Durante a evolução humana, o cromossomo masculino, o Y, perdeu terreno
para o feminino, o X. Atualmente, o Y tem um terço do tamanho do X e possui
apenas 100 genes ativos, principalmente usados na formação e no funcionamento dos testículos. As outras funções do organismo dos homens vêm do cromossomo
X, herdado de suas mães. O achado é tão importante que os próprios
pesquisadores sugerem ser preciso lidar com dois genomas distintos, um
para os homens e outro para as mulheres.

Todo ser humano possui 46 cromossomos, que se agrupam em pares em cada célula do corpo. Dentro dos cromossomos ficam os genes que compõem o DNA, a molécula na qual estão as informações genéticas de um indivíduo e que funciona como uma receita da vida. Desse conjunto de cromossomos, dois são sexuais. Na mulher eles se expressam como XX e nos homens, como XY. Como nas mulheres eles aparecem em dobro, a própria evolução se encarregou de desativar um dos X para que houvesse um equilíbrio natural entre os sexos.

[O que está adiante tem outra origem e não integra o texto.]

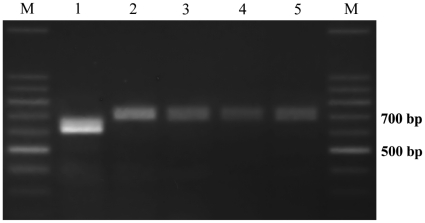
Polymorphic PCR fragments amplified by specific primers RP5.11 in five strains of R. dominica: SRQLD (1), SQLD(2), WRQLD(3), SRNSW(4), SRSA(5), M(100 bp DNA ladder).The short fragment polymorphism is unique to SRQLD.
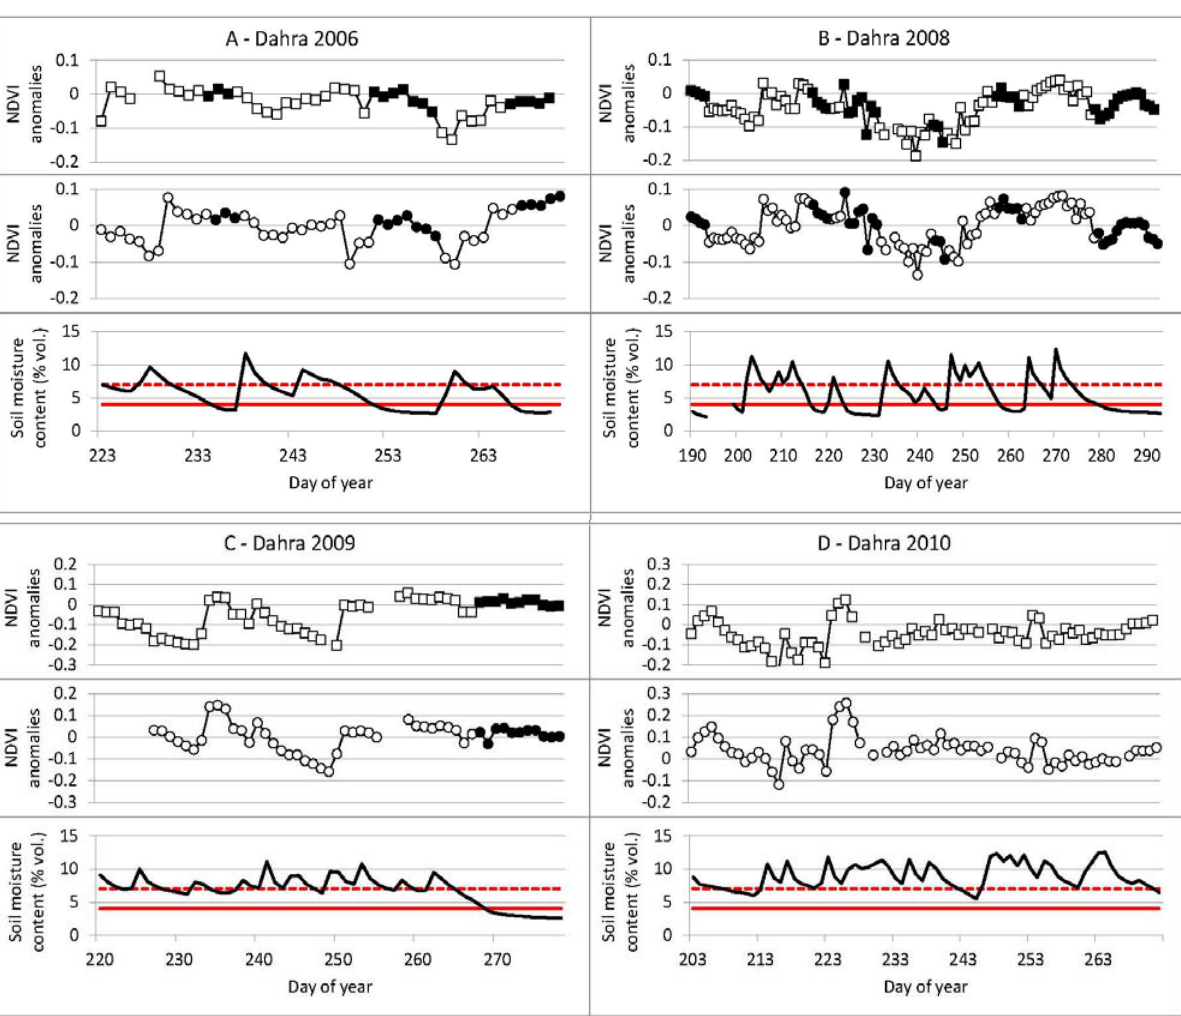
Figure 6. Normalized Difference Vegetation Index (NDVI) anomalies and soil moisture: Top pane: NDVI anomalies from Savitsky-Golay detrending. Middle pane: NDVI anomalies from 2nd order detrending (solid dots: NDVI anomalies during Soil Moisture Content (SMC) < Wilting point (WP) + 1. Hollow dots: SMC > WP + 1). Bottom pane: Dark grey line: SMC. Red line: WP + 1 (vol.%). Red dashed line: Field capacity (except at Demokeya, here it represents 8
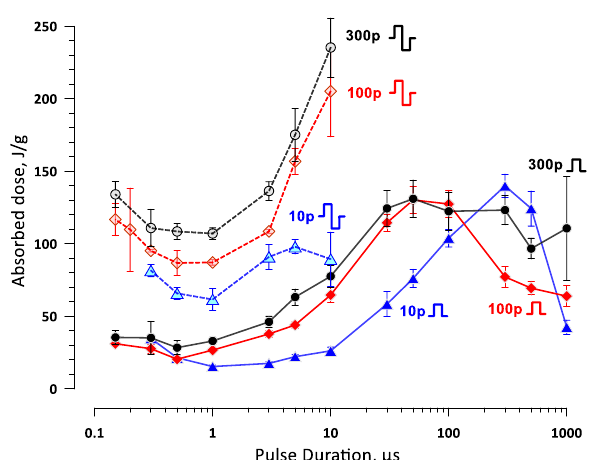
Figure 11. The absorbed dose, J/g, at the threshold for cell killing by uni- and bipolar pulses of different duration (solid and dashed lines, respectively). For bipolar pulses, the dose is plotted against the duration of one phase. The pulse shape and the number of pulses per train are labeled next to the respective curves (“10p”, “100p”, and “300p” stand for 10, 100, and 300 pulses per train respectively). Pulse repetition rate was 10 Hz. See text and Figs. 6 and 7 for more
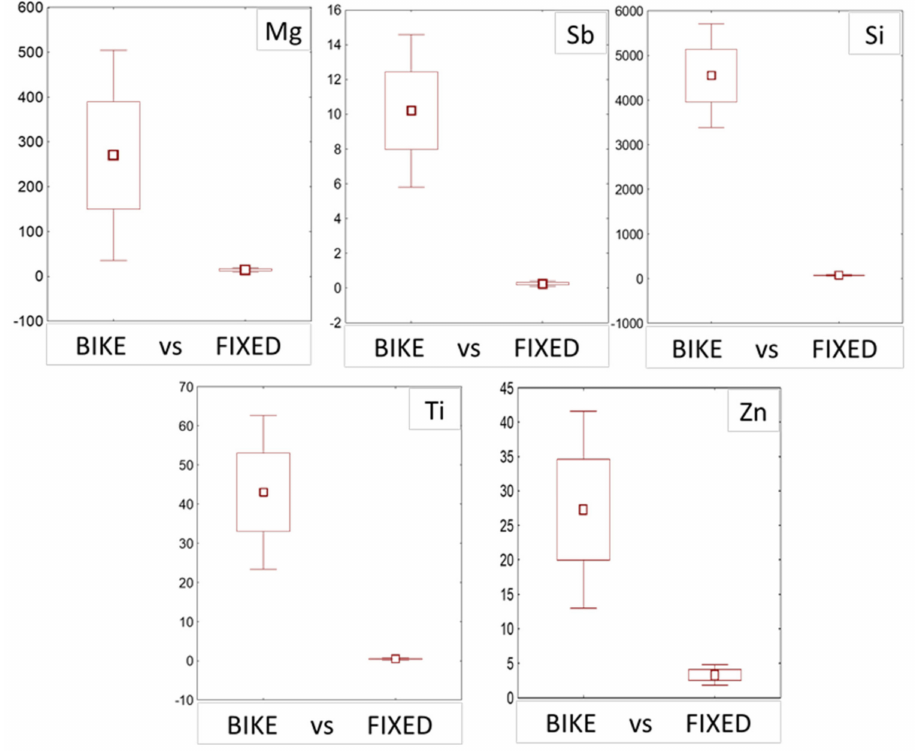
Figure 4. Comparison between fluxes ( y axis; µ g m − 2 d − 1 ) calculated in mosses exposed by bike and in fixed position ( n = 21), all in the urban environment of Antwerp. Square: Mean; box: Mean ± SE; Whiskers: Mean ± 1.96 ∗ SE. For all the comparisons p < 0.05, according to the t -test for indepen- dent samples.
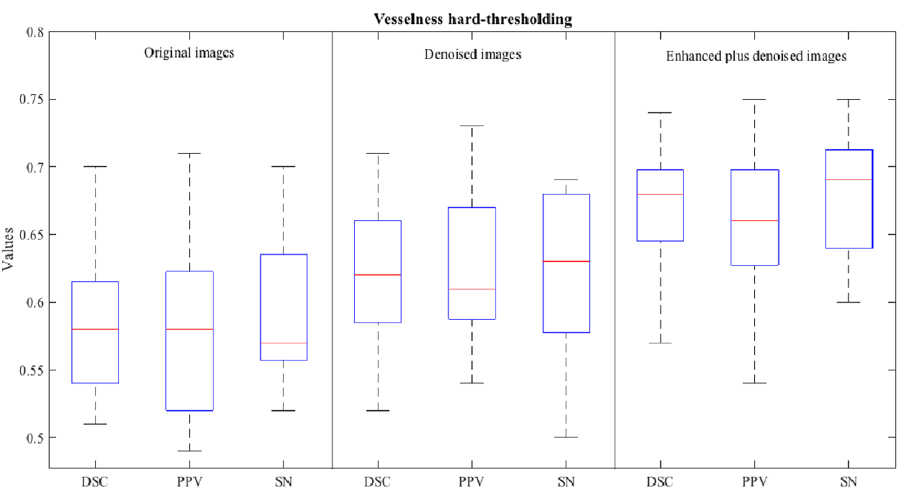
Figure 8. Segmentation accuracies of the vesselness hard-thresholding method for the original 7 T MR images (left), denoised images (middle), and our enhanced and denoised images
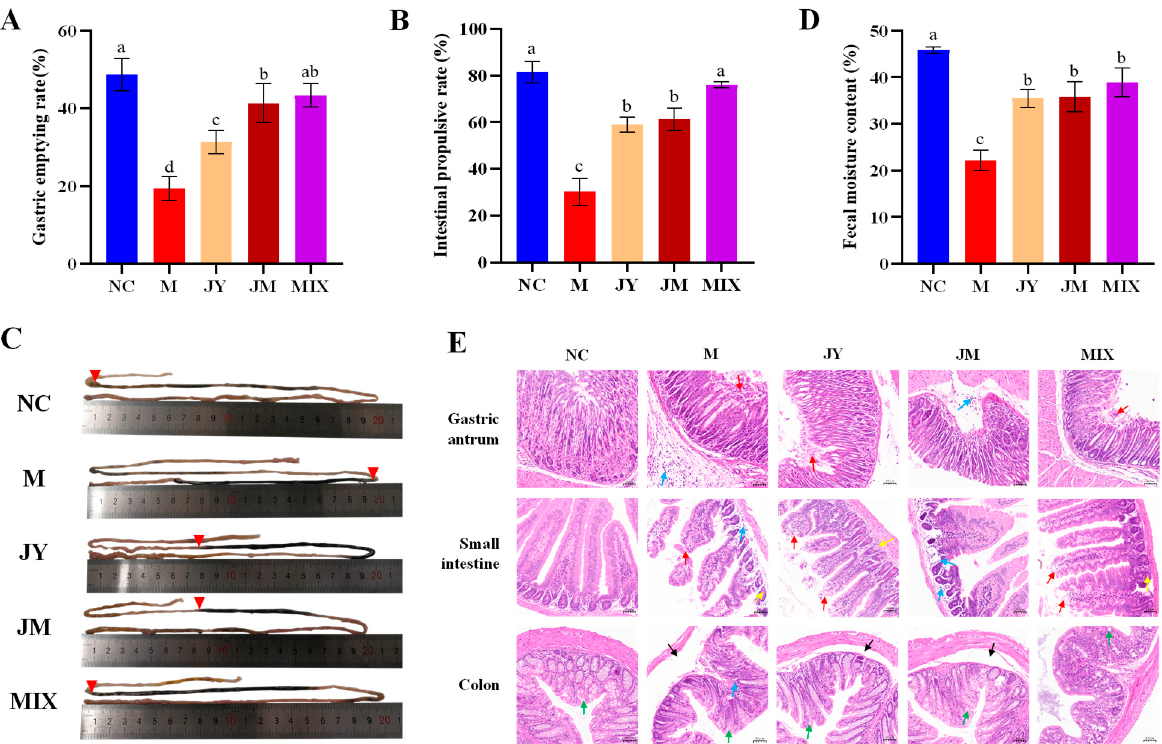
Figure 1. Alleviation of gastrointestinal (GI) motility disorder of probiotics: ( A ) change of gastric emptying rate in mice; ( B ) change of small intestinal propulsive rate in mice; ( C ) specifics of ink propulsion in the small intestine; ( D ) change of fecal moisture content in mice; ( E ) hematoxylin and eosin (HE) staining for gastric antrum, small intestine and colon sections (200×). Different letters (a, b, c and d) denote significant differences between different groups of mice ( p < 0.05). NC stands for the normal control group, M for the model group, JY for the L. paracasei JY062 group, JM for the L. gasseri JM1 group, and MIX for the combination group. Red trangles in ( C ) stand the front end of the ink, and different color arrows in ( E ) denote eroded and shed mucosal epithelial cells (red arrows), inflammatory cells (blue arrows), submucosal edema (black arrows), Paneth cells (yellow arrows) and goblet cells (green arrows).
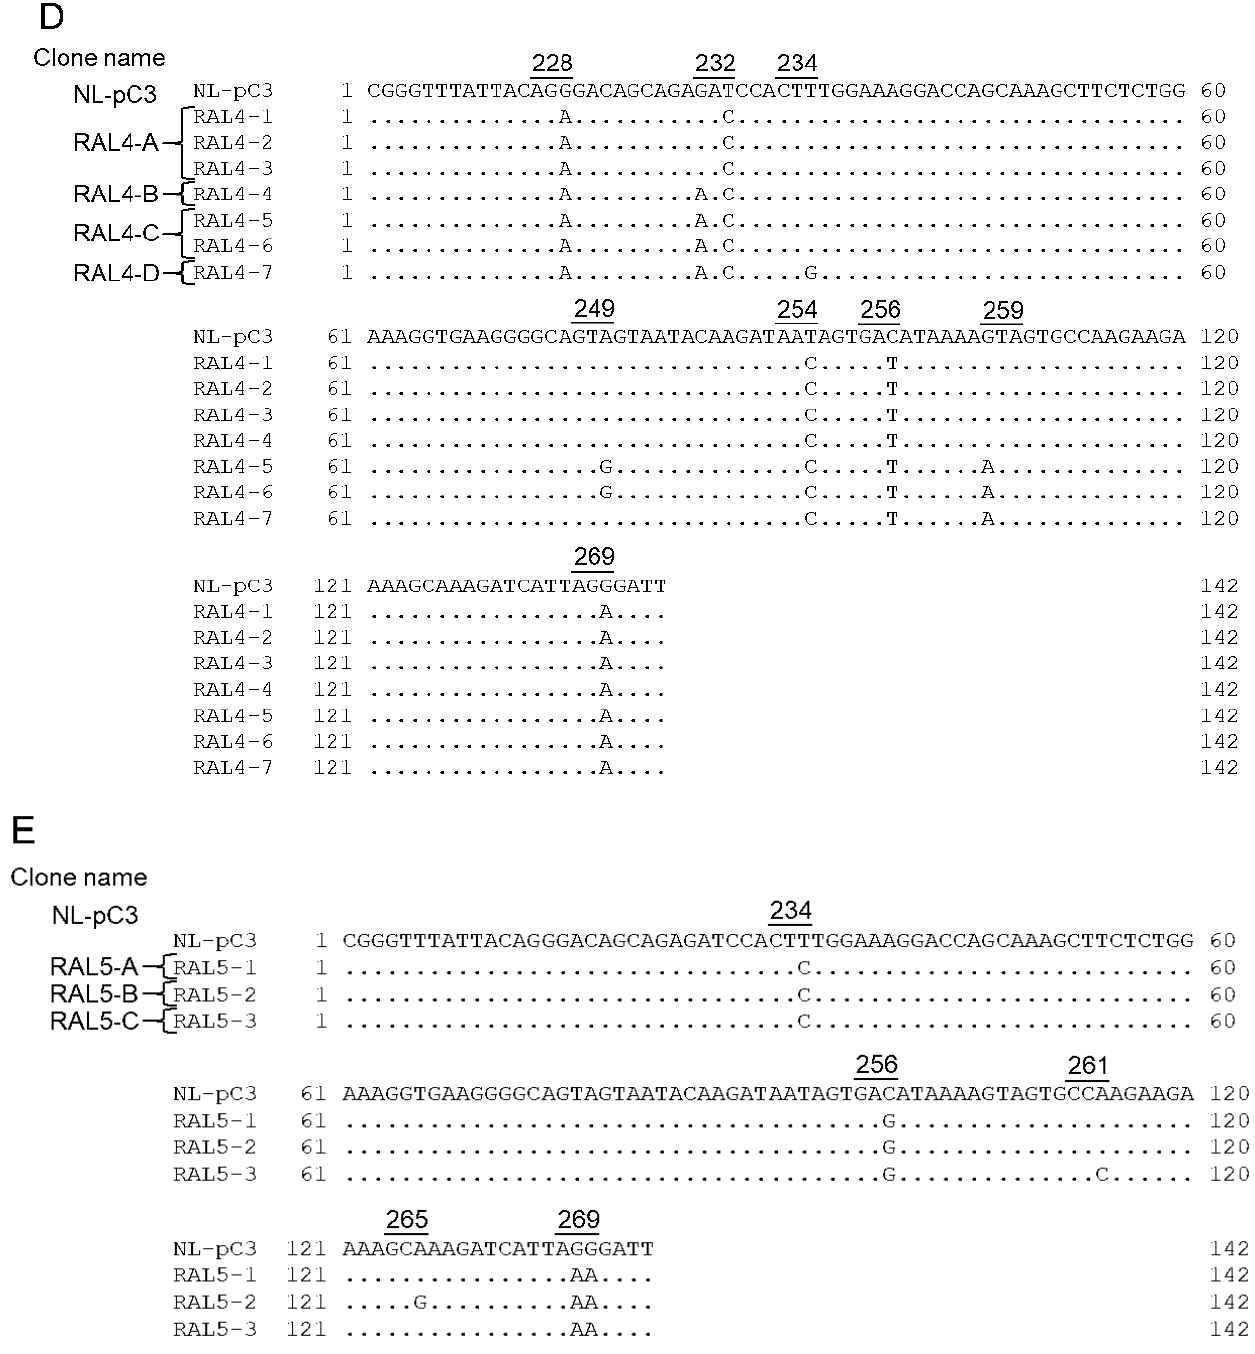
Figure 9. SA1D2prox sequences of NL4-3, its derivatives, and clinical samples. Sequence alignments were carried out using Genetyx Ver. 15. Numbers and underlines above the sequences represent Pol-IN amino acid positions (NL4-3 numbering) and codons, respectively. ( A ) Sequences of NL4-3, NL-pC2, and NL-pC3. NL-pC2 and NL-pC3 clones have 2 and 3 nucleotide substitutions, respectively, which are major nucleotides at each position in the SA1D2prox sequence within the HIV-1 subtype B population. ( B , C ) Chronological changes of the SA1D2prox sequence in samples obtained at different time points from PI-resistant patients PI1 ( B ) and PI4 ( C ). Sequence data were published previously [55] (DDBJ; PRJDB3502). Clone name was designated PI1-A, -B, and -C ( B ) and PI4-A, -B, -C, and -D ( C ) based on the sequence identity. ( D , E ) Chronological changes of the SA1D2prox sequence in samples obtained at different time points from RAL-resistant patients RAL4 ( D ) and RAL5 ( E ). Sequence data were published previously [55] (DDBJ; PRJDB3502). Clone name was designated RAL4-A, -B, and -C ( D ) and RAL5-A, -B, and -C ( E ) based on the sequence identity and the chronological order.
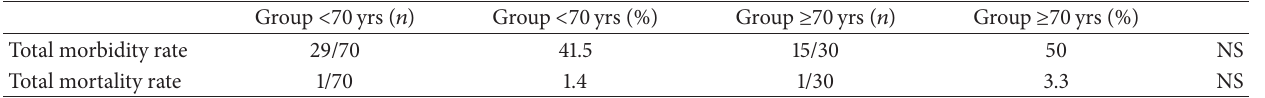
Table 3: Morbidity and mortality results between the two groups.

A chave dessa complexidade está justamente nesse X adormecido. Sabia-se que alguns de seus genes entravam em ação apenas quando a cópia, localizada no outro X, apresentava defeito. “É como se a mulher, ao nascer, recebesse duas chaves para abrir uma porta. Mesmo se ela perder uma delas, ainda assim vai conseguir abrir a porta. O homem só recebe uma chave”, diz Emmanuel Dias Neto, geneticista do Instituto de Psiquiatria da Universidade de São Paulo (USP). Isso explica por que muitas doenças características do cromossomo X só se expressam nos homens, como hemofilia, distrofia muscular e daltonismo.

Ao analisarem o comportamento genético de 40 voluntárias, porém, o que os cientistas descobriram é que 25% dos genes que deveriam estar desligados estão mais ativos do que nunca, fabricando proteínas responsáveis por coordenar e executar as funções do organismo. Outros 10% dos genes se expressam de maneira diferente entre as próprias mulheres. Apenas 75% dos genes estão permanentemente inativos. Significa que as mulheres possuem entre 200 e 300 genes a mais do que os homens. “Os efeitos desses genes do cromossomo X inativo podem explicar algumas das diferenças que não são atribuídas aos hormônios sexuais”, diz Laura Carrel, pesquisadora da Universidade do Estado da Pensilvânia e uma das autoras do estudo.

Receita – Apesar da importância da descoberta, ainda é cedo para saber o que significa na prática essa duplicidade de ações da genética feminina. Isso pode trazer tanto boas quanto más respostas. Afinal, imagina-se que um gene que vem duplicado no organismo feminino possa causar algum tipo de desordem genética. Ou não. “É como se para um mesmo bolo a mulher usasse o dobro de alguns ingredientes usados pelos homens”, exemplifica Emmanuel Neto.

De qualquer forma, a expectativa é grande. Os cientistas esperam conhecer o funcionamento das doenças nos dois sexos e ainda produzir medicamentos que respeitem essa diversidade. “Poderemos entender como pessoas de uma família com a mesma mutação genética apresentam doenças com quadros tão diferentes”, diz a geneticista Mayana Zatz. Como se vê, de sexo frágil a mulher não tem nada.